Another group of College of the Arts students preoccupied themselves with industrial and post-consumer materials. The Ringed Corner Chair by Taryn Delinsky consists of a web of circular sections of manila rope tied together in linen string; its fibrous ropes recall Maryland’s fishing and textile industry past.
Hyeji Jun’s Album Quilt Tote, a canvas bag that bring back to life a popular local design from the 1840’s, derives its name from the quilted blocks on its sides. Each piece is a reused piece of fabric taken from clothing and linen at local thrift stores, the designs chosen specifically due to their specific ties to the city of Baltimore. Like the other 100 Mile Design Challenge participants from Baltimore, this design extends the meaning of sustainability beyond its ecological roots. These MICA students strive to sustain not just their region’s ecosystem, but also its traditions, through locally resourced and crafted products that tell a story about their place of origin.

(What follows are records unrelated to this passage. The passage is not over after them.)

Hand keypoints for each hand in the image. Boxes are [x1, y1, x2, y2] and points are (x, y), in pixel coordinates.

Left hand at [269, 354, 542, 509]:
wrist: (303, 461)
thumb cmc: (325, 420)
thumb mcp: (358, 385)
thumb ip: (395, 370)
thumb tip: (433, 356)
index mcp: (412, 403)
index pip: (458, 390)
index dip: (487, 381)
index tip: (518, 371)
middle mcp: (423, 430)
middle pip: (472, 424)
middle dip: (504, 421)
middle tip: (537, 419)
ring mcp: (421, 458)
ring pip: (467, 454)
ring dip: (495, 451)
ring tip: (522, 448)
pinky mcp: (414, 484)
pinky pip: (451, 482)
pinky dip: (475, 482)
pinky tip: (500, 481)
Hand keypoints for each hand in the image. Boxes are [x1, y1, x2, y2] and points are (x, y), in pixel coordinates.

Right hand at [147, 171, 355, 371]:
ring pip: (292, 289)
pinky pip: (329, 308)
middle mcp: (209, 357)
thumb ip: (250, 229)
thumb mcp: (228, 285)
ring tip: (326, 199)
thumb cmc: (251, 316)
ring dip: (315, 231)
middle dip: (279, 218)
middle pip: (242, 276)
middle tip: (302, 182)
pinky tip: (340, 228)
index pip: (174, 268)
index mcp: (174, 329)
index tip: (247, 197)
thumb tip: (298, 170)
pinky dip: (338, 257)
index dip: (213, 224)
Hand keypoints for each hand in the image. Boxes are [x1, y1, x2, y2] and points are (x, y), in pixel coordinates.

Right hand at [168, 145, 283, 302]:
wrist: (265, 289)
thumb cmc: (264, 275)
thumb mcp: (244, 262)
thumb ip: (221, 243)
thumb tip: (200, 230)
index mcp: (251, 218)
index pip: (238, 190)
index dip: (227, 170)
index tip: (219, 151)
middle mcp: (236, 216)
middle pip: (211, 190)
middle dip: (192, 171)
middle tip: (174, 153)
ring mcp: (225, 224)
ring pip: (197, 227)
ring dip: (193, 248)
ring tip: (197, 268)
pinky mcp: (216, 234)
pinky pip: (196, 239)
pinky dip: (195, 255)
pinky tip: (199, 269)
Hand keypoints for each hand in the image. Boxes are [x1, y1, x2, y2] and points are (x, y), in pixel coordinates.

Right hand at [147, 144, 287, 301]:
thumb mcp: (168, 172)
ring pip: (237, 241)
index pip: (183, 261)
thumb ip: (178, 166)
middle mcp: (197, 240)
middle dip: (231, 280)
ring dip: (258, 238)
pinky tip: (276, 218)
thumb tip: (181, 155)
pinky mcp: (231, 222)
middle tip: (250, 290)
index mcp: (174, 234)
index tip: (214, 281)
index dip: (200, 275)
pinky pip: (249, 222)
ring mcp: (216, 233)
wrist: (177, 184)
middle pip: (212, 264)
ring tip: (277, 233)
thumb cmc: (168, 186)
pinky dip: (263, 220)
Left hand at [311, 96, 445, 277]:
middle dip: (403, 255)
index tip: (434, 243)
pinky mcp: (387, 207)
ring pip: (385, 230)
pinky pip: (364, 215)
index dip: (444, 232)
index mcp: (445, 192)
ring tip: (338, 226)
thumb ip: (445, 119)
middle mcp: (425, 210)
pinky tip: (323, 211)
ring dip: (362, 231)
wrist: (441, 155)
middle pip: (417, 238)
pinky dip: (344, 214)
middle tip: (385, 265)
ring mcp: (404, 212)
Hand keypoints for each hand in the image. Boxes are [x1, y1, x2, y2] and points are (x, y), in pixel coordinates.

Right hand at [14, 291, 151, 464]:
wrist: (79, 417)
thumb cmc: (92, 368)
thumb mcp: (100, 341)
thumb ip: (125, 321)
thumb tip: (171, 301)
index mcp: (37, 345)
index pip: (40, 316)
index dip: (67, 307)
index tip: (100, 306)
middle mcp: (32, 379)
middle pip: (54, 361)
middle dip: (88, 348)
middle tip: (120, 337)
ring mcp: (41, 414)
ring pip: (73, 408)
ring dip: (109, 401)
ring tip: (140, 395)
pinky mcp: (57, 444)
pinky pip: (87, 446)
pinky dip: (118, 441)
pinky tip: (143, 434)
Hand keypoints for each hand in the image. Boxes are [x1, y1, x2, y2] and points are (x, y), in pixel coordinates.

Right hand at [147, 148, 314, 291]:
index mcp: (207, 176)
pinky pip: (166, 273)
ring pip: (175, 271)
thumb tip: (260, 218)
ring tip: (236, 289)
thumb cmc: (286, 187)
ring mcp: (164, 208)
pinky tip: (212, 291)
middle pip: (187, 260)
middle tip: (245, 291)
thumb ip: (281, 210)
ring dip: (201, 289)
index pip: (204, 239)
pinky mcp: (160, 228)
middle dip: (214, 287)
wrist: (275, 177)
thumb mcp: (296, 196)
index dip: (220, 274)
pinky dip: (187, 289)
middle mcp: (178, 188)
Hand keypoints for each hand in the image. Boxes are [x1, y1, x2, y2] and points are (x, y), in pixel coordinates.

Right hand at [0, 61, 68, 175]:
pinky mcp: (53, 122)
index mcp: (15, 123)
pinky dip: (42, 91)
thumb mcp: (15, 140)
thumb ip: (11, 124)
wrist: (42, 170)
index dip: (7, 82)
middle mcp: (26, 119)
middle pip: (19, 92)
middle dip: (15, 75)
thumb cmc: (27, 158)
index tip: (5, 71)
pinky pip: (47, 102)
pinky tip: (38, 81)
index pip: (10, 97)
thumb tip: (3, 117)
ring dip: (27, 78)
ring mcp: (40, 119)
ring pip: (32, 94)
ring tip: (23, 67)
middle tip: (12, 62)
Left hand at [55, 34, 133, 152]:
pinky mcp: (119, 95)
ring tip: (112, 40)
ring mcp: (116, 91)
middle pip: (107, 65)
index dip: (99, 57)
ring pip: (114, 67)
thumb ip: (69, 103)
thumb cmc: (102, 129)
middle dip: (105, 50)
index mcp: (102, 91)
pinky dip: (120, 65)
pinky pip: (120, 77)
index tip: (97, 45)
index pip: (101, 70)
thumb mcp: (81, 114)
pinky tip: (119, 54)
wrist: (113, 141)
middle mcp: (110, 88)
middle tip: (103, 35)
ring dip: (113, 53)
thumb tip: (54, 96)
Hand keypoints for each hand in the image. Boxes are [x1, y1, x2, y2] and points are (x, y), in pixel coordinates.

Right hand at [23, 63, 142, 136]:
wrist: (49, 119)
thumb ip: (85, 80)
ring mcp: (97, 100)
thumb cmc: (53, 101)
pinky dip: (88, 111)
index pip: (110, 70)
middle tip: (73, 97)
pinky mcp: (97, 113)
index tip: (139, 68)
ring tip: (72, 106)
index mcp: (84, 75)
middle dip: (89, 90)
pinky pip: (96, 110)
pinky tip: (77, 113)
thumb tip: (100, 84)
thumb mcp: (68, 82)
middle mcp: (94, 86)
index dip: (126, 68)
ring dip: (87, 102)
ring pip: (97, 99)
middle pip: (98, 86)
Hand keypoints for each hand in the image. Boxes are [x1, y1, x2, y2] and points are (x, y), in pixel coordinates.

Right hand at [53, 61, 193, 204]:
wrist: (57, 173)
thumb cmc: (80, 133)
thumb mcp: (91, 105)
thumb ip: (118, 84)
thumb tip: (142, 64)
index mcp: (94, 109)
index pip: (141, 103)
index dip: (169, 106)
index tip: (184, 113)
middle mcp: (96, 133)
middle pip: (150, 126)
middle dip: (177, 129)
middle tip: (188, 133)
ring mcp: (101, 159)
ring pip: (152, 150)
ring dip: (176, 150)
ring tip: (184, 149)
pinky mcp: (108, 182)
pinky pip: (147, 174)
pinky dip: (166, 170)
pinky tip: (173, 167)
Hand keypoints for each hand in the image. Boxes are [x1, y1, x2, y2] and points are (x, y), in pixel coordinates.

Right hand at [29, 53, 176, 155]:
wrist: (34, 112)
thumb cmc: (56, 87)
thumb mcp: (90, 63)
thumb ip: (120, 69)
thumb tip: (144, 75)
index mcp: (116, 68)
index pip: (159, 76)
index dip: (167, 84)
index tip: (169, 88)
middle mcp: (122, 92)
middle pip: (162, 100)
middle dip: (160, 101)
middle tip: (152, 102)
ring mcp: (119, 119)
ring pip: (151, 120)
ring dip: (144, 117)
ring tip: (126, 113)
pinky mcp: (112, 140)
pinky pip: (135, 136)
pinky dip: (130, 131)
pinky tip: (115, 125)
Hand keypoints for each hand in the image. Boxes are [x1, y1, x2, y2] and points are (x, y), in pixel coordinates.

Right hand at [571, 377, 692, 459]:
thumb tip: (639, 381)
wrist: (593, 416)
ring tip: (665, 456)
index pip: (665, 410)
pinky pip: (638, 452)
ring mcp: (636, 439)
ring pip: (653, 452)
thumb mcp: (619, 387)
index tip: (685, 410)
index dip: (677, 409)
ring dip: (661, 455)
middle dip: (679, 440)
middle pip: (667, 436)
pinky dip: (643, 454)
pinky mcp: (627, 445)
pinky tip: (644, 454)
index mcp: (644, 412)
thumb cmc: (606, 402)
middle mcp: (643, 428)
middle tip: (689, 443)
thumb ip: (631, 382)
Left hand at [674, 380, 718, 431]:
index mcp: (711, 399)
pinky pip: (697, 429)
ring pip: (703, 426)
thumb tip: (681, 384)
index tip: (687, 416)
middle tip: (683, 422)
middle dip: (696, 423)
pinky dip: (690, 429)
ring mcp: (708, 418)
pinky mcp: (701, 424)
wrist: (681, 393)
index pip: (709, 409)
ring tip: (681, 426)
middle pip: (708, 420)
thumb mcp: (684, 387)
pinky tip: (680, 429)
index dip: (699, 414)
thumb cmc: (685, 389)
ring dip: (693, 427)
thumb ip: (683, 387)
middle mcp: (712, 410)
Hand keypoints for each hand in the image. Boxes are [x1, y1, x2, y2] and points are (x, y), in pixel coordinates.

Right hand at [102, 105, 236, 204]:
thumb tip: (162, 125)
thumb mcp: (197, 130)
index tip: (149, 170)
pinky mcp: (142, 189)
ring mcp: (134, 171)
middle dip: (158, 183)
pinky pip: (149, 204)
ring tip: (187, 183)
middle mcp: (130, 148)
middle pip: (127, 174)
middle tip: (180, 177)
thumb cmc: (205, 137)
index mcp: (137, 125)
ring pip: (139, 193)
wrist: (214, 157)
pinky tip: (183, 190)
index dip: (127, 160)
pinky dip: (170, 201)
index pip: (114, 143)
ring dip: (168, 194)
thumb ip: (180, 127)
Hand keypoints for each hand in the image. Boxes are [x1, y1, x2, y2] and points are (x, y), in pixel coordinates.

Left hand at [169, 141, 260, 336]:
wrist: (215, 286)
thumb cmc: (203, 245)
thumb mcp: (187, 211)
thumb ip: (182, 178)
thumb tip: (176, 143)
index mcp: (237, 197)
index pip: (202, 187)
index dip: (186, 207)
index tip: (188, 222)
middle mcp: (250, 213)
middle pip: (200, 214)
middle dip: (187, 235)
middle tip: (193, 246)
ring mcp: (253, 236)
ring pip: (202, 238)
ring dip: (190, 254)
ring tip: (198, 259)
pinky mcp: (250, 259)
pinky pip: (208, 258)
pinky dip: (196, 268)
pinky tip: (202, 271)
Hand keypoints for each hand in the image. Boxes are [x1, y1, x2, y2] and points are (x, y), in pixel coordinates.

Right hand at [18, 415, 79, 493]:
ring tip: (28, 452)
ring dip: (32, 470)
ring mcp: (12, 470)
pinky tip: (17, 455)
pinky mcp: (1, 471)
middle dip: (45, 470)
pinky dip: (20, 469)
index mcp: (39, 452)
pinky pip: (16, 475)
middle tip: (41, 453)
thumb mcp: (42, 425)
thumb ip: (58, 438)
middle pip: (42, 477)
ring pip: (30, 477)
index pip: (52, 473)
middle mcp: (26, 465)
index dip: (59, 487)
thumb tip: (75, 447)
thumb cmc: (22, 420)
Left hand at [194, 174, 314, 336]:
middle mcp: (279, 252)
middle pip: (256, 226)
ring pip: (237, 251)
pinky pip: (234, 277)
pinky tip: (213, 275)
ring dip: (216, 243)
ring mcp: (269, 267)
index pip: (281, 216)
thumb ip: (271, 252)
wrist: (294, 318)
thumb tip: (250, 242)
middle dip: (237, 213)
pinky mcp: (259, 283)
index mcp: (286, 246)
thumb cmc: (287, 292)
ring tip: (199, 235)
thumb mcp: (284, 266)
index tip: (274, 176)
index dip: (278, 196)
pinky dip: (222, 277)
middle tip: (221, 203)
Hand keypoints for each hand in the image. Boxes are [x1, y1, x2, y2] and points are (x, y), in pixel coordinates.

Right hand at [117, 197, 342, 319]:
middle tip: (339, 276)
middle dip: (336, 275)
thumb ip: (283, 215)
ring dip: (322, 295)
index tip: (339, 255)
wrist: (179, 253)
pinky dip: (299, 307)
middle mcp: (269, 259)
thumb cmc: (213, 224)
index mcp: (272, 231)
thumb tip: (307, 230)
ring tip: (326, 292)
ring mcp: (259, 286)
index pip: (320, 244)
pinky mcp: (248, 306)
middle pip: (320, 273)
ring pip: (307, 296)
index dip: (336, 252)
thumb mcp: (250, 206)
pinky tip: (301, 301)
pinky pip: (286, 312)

While some University of Washington designers, such as Sohroosh Hashemi with his Wax Cloth Hunting Hat, emphasized similar cultural connections as their Baltimore counterparts, the most apparent theme in the Pacific Northwest School’s response to the Challenge was that of material fabrication. A majority of University of Washington projects consisted at least partially of home-made plastics, rosins, or dyes. Instead of sourcing her materials locally, Kay Heekyung Kim produces her own bioplastic from milk and vinegar to use in her Milk Plastic Candle Holder. The natural product, in conjunction with her beeswax and green crayon candle, portrays a handmade but pleasing aesthetic that is flexible enough to fit any shape and sustainable enough to please any green stalwart.
Frances Tung utilizes the same hand-made aesthetic in the Convertible Flower Planter, a fully biodegradable and compostable pot. Inspired by broken flower pots, this alternative strives to extend the life of a pot beyond its primary use. A ceramic compound out of baking soda and corn starch is the base for the product, with a lining mixture of beeswax, tree rosin and charcoal coating the inside surface to protect the clay from moist soil. Once the pot breaks, it can be crushed and put back into planting soil, as baking soda is commonly used as a soil pH neutralizer and fungicide.
The 100 Mile Design Challenge proves that with stringent restrictions on physical resources, product designers can come up with wildly innovative green materials and objects that redefine sustainability. For a product to be truly sustainable, a design must take into consideration the full green footprint of its manufacturing process, from the energy taken to produce it to the cultural ramifications and regional economic effects of its production. If even a small percentage of other exhibitors at ICFF and NY Design Week take the lessons learned by the students at MICA and University of Washington, there is no doubt that the field of sustainable design will evolve by leaps and bounds in the coming years.